THE CONFIDENCE MAN (Original Cast Records)

A Review by Ken Mandelbaum from Broadway.com (used by permission of author)

Along with the new recording of Man With a Load of Mischief, Original Cast Records has distributed two other recent show CDs. The more interesting of the pair is a 2003 studio-cast disc of a thirty-year-old musical based on Herman Melville's The Confidence Man.

It's chiefly of note because its composer is Jim Steinman. In 1974, Steinman wrote the score for a Public Theatre musical called More Than You Deserve. Around the same time, he began collaborating with librettist-lyricist Ray Errol Fox on The Confidence Man, which is set on a Mississippi riverboat in 1861.

The musical was first under option by Joseph Papp and the Public Theatre. Papp ultimately passed on the show, and instead it had its premiere, in a capsule version, in Manhattan Theatre Club's cabaret space in 1976.

Steinman worked on another musical, Neverland, at Stuart Ostrow's Musical Theatre Lab at the Kennedy Center (1977), then shifted to the pop world, where he went on to have considerable success with singer Meatloaf. In the '90s, Steinman returned to musicals with the score for Dance of the Vampires and the lyrics to Andrew Lloyd Webber's Whistle Down the Wind.

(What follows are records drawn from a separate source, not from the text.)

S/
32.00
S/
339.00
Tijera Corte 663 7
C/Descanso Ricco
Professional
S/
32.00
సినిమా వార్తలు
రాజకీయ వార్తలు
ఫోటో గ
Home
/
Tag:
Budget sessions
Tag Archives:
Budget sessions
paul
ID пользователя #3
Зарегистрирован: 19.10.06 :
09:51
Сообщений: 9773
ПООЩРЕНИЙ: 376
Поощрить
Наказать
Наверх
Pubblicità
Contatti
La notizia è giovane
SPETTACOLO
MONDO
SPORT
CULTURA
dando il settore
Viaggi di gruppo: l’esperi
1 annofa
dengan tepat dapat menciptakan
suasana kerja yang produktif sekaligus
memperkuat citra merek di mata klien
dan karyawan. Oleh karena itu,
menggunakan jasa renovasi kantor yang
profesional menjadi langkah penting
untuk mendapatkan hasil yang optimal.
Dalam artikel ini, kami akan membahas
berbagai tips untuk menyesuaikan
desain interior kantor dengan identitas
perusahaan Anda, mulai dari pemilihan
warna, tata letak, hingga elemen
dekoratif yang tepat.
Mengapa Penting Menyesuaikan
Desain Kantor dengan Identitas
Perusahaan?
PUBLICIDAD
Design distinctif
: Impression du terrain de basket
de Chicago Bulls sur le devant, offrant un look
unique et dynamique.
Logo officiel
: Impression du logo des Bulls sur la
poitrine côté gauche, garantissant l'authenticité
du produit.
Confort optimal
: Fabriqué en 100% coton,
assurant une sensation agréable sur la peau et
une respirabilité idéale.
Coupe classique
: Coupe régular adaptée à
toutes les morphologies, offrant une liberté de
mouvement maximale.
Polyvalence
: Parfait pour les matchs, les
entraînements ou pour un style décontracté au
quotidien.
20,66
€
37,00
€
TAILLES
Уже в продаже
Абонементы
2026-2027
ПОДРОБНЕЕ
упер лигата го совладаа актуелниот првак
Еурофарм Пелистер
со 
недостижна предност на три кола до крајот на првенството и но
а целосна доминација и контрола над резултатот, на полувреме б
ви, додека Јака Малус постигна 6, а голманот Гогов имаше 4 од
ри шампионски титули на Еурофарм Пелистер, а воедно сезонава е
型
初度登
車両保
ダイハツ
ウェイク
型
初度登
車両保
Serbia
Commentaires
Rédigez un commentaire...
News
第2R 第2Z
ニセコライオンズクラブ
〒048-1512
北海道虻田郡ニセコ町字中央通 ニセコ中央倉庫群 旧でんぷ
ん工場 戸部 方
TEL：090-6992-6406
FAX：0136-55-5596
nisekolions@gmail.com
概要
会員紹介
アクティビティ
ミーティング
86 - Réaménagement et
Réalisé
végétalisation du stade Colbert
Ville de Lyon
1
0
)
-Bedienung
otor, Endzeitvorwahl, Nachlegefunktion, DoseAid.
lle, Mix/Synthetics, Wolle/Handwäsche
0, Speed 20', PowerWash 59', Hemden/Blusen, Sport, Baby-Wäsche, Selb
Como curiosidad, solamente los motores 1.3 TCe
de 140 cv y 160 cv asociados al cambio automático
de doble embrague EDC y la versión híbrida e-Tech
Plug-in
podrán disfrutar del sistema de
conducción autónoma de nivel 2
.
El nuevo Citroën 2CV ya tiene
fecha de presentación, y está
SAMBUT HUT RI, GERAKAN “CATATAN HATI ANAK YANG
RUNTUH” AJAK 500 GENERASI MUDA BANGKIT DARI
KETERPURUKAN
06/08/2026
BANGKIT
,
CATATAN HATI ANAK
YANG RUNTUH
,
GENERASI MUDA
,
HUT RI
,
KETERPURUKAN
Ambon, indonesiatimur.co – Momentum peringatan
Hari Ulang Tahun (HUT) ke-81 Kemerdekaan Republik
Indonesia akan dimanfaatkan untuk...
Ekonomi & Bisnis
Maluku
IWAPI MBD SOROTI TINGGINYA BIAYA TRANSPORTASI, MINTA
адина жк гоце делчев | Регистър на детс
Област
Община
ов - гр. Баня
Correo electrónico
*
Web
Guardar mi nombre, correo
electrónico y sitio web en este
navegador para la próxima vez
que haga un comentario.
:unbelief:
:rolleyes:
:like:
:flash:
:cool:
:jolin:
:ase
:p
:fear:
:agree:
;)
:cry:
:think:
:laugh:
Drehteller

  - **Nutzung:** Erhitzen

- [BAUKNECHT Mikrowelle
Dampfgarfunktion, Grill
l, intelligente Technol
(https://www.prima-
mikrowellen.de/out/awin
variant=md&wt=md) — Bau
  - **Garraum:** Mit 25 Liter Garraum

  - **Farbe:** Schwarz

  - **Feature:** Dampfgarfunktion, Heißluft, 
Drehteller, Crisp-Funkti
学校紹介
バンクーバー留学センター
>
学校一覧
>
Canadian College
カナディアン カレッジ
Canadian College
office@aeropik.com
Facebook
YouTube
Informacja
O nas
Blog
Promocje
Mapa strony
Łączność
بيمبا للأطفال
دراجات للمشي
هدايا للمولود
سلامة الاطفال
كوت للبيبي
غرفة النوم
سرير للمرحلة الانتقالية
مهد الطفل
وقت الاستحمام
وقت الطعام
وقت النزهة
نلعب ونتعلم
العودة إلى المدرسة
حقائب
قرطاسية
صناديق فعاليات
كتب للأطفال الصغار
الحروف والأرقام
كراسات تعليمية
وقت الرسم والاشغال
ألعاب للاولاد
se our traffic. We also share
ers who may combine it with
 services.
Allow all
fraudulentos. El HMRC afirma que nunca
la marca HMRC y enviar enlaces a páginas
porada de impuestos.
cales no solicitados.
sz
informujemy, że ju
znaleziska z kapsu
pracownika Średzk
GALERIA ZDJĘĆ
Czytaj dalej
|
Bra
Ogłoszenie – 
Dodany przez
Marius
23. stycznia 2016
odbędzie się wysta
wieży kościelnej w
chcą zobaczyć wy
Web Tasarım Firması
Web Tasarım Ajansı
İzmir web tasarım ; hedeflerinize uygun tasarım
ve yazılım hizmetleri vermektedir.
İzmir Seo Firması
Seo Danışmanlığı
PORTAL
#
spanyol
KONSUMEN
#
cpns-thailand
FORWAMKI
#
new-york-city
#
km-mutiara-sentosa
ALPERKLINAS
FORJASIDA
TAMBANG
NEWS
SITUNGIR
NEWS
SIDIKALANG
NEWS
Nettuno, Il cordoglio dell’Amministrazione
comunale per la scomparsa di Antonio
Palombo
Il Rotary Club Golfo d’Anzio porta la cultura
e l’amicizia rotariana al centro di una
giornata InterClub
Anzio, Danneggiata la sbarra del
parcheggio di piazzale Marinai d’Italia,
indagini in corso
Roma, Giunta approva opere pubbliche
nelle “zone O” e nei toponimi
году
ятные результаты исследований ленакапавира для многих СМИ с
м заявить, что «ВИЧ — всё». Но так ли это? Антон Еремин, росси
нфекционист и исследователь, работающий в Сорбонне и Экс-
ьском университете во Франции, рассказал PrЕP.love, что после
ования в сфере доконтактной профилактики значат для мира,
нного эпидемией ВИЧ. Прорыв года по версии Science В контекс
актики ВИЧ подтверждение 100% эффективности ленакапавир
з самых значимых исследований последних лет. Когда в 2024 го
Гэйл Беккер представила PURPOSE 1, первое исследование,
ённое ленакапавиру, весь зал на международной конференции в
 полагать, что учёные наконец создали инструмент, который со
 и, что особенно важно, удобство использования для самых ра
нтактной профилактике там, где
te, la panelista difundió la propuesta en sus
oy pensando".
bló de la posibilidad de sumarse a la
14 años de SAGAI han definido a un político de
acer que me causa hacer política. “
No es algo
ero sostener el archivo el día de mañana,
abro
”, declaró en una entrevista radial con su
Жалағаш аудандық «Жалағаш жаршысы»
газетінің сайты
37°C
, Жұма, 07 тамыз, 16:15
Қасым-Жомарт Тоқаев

As for The Confidence Man, it received its first full staging at Queens College in 1986. With no additional mounting on the horizon, a CD was made, featuring theatre regulars singing individual songs rather than specific roles. In his liner notes, Fox notes the strength of the show's big ballad, "Milady," which has been performed by Barry Manilow and is sung on the CD by Yancey Arias. Fox fails to mention that the melody of "Milady" became "For Sarah," the prettiest tune in Dance of the Vampires. Also finding its way into Vampires is the melody of the Confidence Man chorus called "Something of This Masquerade May Follow."

With a touch of rock, a good deal of music-hall jauntiness, and Melville himself figuring prominently in the action, The Confidence Man opens and closes with the attractive "New Orleans Is Comin' to Me," led here by Norbert Leo Butz, who knows a thing or two about New Orleans musicals. Julia Murney supplies an intense "Edging Into Darkness," while La Chanze effectively croons "Nocturnally Yours." Chuck Cooper delivers a strong rendition of the anti-war aria, "Give Us This Day Our Daily Flesh," and Butz makes the most of "Pain Humbles." The vocalists include Andre De Shields, Garrett Long, KT Sullivan, and Andrea Marcovicci.

Another Melville sea saga, Billy Budd, made a fine opera but a poor Broadway musical. While it's difficult to know how all of this would have played in the theatre, The Confidence Man sounds like it might have made for an intriguing show.